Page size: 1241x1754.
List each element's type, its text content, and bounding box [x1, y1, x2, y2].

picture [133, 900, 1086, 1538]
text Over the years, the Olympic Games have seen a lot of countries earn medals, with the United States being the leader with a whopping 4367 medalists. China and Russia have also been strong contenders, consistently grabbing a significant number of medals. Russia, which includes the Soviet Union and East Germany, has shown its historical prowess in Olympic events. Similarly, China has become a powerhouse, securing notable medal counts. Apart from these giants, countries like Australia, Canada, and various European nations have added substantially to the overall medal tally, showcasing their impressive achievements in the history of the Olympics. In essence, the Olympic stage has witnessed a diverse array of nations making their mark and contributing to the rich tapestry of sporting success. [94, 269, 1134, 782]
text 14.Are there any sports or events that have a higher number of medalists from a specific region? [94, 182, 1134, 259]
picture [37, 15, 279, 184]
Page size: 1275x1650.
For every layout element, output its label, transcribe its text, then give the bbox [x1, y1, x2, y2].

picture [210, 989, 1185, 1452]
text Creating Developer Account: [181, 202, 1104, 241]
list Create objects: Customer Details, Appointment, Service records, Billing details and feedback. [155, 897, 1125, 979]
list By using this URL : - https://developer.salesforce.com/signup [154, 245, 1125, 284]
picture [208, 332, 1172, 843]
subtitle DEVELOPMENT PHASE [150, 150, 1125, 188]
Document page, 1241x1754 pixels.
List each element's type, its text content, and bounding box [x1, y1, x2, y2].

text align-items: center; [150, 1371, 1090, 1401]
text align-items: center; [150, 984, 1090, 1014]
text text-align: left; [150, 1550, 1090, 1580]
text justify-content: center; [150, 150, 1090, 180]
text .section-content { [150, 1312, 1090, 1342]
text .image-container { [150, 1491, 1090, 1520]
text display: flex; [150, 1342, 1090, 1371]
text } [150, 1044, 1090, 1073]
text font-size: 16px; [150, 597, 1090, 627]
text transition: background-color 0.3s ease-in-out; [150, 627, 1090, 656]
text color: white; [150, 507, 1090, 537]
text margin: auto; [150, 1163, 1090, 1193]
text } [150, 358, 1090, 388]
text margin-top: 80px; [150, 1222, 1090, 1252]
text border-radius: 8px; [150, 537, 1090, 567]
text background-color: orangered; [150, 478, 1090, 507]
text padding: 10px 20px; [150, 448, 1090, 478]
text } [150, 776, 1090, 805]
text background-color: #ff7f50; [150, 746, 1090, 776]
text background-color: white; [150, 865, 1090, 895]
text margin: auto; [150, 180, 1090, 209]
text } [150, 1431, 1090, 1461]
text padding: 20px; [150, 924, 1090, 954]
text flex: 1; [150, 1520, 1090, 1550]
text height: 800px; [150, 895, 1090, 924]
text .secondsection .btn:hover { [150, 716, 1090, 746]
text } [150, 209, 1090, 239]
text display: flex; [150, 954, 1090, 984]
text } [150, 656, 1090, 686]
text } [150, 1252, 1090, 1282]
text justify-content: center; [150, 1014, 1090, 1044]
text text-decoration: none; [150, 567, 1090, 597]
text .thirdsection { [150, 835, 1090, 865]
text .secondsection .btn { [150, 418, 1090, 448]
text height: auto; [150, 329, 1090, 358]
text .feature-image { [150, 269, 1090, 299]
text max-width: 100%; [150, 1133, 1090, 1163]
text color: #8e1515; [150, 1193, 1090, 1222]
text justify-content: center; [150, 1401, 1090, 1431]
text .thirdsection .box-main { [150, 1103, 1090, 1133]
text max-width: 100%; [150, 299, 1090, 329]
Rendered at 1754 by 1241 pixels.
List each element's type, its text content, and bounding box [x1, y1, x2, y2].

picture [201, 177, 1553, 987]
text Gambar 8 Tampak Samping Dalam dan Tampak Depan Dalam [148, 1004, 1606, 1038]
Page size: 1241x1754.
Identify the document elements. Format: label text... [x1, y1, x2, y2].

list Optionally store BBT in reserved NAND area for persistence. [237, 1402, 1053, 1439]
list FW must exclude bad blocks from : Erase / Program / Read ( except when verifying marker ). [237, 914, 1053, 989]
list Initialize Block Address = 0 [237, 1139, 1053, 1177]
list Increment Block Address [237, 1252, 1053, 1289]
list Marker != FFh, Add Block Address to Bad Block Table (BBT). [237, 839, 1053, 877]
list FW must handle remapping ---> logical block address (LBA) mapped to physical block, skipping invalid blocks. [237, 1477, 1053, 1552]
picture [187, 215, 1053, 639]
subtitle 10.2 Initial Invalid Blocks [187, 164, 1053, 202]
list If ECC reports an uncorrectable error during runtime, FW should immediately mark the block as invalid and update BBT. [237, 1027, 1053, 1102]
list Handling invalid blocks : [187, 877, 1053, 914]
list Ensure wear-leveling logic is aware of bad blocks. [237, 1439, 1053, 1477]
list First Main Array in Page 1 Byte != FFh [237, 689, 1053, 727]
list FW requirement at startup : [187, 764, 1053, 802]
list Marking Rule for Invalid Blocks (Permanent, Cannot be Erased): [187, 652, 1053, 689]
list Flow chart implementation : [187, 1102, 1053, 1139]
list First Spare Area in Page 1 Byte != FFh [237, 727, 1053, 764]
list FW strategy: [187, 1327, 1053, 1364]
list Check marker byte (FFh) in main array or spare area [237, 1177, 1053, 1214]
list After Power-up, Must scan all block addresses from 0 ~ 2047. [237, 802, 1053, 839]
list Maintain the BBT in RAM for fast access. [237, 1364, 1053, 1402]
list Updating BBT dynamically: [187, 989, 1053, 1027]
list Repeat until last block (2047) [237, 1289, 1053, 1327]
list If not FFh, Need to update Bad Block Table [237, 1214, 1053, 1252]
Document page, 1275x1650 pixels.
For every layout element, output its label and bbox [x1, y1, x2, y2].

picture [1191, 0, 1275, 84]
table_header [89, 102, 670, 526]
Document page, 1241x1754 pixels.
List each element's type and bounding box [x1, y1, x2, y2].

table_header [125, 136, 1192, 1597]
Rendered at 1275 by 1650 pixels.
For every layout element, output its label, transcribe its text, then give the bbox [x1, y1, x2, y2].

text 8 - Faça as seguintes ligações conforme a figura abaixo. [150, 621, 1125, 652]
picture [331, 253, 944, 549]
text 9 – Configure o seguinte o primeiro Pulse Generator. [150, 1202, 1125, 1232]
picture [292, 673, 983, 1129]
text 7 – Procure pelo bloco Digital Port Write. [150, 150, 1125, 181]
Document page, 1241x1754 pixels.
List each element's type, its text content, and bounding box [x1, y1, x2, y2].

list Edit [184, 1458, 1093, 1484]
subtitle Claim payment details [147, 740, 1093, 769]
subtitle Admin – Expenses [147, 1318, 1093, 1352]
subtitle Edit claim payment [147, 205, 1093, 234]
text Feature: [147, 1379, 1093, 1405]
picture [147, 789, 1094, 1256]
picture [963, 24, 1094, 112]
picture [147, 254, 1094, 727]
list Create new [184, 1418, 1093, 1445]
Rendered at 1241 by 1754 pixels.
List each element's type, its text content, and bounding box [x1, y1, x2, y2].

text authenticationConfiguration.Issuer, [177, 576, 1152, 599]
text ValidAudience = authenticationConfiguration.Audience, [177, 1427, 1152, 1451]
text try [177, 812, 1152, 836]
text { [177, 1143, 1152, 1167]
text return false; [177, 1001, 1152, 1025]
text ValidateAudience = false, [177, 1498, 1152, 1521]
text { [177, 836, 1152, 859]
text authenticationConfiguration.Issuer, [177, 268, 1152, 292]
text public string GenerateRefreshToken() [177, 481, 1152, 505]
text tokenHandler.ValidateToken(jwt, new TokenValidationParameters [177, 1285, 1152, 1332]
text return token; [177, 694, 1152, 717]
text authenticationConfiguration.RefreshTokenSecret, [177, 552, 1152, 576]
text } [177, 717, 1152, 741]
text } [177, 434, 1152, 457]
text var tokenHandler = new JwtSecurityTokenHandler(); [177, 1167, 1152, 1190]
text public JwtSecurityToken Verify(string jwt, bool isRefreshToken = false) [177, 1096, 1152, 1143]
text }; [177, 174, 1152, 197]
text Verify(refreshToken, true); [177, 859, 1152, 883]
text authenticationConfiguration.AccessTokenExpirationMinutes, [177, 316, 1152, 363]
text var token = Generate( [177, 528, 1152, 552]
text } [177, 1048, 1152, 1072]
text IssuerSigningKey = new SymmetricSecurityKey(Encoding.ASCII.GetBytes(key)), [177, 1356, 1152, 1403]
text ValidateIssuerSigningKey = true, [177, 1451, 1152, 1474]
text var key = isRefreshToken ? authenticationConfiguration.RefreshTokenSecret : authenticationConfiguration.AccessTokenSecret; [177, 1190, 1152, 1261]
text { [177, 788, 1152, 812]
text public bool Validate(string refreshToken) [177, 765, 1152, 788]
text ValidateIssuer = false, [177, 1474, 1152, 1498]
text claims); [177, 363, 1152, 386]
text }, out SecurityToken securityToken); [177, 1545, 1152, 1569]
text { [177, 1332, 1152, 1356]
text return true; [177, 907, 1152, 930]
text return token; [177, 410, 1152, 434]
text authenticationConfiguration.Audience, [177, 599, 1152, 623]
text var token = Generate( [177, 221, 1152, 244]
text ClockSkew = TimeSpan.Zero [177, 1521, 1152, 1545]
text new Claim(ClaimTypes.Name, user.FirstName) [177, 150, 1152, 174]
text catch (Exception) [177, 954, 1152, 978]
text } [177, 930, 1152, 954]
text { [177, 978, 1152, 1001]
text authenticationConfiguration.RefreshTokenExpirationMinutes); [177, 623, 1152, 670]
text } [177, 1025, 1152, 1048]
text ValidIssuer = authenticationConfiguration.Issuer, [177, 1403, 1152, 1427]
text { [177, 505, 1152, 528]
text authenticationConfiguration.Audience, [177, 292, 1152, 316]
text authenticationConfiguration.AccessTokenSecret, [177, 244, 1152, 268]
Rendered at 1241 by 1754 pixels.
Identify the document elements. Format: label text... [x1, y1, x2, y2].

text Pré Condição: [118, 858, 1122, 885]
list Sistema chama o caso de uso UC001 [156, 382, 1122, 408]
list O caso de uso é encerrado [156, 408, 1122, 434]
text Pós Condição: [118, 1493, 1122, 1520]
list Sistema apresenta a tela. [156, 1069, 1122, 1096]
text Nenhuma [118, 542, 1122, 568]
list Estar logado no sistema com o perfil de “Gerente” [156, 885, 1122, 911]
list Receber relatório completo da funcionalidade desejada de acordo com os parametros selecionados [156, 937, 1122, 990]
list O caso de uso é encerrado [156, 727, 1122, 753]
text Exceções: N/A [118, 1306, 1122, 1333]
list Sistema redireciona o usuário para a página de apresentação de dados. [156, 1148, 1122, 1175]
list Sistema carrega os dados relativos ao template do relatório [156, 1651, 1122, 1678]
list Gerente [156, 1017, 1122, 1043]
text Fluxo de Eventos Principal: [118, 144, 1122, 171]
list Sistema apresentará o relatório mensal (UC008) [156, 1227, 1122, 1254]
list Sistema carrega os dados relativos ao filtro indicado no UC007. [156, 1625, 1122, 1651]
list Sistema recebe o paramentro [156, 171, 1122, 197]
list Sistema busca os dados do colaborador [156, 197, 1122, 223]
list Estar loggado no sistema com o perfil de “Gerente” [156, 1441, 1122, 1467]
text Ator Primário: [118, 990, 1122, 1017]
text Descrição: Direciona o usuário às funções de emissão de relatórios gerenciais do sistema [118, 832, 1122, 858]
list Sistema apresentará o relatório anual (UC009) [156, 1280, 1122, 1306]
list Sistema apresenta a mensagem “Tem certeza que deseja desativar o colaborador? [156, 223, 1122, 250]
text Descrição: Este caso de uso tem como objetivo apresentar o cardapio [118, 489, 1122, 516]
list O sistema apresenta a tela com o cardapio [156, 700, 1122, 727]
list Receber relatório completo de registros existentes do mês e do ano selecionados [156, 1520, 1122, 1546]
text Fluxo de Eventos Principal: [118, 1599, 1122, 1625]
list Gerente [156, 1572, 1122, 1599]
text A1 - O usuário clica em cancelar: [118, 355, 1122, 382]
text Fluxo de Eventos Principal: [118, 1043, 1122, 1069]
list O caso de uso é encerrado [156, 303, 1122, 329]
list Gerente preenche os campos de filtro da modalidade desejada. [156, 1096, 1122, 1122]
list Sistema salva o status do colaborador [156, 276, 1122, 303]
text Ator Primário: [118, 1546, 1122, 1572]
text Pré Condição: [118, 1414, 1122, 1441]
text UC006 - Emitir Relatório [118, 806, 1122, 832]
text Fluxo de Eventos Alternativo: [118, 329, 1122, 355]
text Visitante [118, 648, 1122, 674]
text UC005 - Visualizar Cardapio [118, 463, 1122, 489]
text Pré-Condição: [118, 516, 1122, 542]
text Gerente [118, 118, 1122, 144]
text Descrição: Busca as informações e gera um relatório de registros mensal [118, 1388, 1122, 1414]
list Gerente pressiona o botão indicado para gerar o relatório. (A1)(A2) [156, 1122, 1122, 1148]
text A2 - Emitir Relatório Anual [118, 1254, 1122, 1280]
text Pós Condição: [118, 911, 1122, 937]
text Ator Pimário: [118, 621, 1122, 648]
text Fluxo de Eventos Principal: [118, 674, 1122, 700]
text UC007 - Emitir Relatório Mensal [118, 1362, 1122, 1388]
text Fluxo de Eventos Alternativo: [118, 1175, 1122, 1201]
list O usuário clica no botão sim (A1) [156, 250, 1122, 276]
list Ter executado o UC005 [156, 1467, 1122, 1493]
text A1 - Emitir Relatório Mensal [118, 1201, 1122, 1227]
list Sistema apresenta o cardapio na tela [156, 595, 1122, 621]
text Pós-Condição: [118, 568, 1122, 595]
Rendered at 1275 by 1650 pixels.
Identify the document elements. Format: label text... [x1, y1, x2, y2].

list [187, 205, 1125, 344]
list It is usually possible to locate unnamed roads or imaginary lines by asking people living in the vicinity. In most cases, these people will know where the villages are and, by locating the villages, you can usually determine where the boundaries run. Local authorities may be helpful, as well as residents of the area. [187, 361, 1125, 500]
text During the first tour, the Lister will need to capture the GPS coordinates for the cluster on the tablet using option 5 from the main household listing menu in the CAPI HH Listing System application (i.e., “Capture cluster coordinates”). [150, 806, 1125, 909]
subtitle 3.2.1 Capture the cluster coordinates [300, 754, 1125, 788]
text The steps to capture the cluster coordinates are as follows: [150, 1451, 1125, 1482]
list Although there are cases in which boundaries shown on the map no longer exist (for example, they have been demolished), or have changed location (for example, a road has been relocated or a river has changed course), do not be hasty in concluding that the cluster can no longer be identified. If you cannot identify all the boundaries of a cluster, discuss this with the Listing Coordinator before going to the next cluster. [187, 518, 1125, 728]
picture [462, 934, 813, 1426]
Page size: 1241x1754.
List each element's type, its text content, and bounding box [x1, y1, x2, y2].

------------------------

:: INSTRUCTIONS TO FOLLOW ::
Go through the records and work out how many lines contain the string "registros". The answer should be that number alone.

:: SOLUTION TO THE EXERCISE ::
2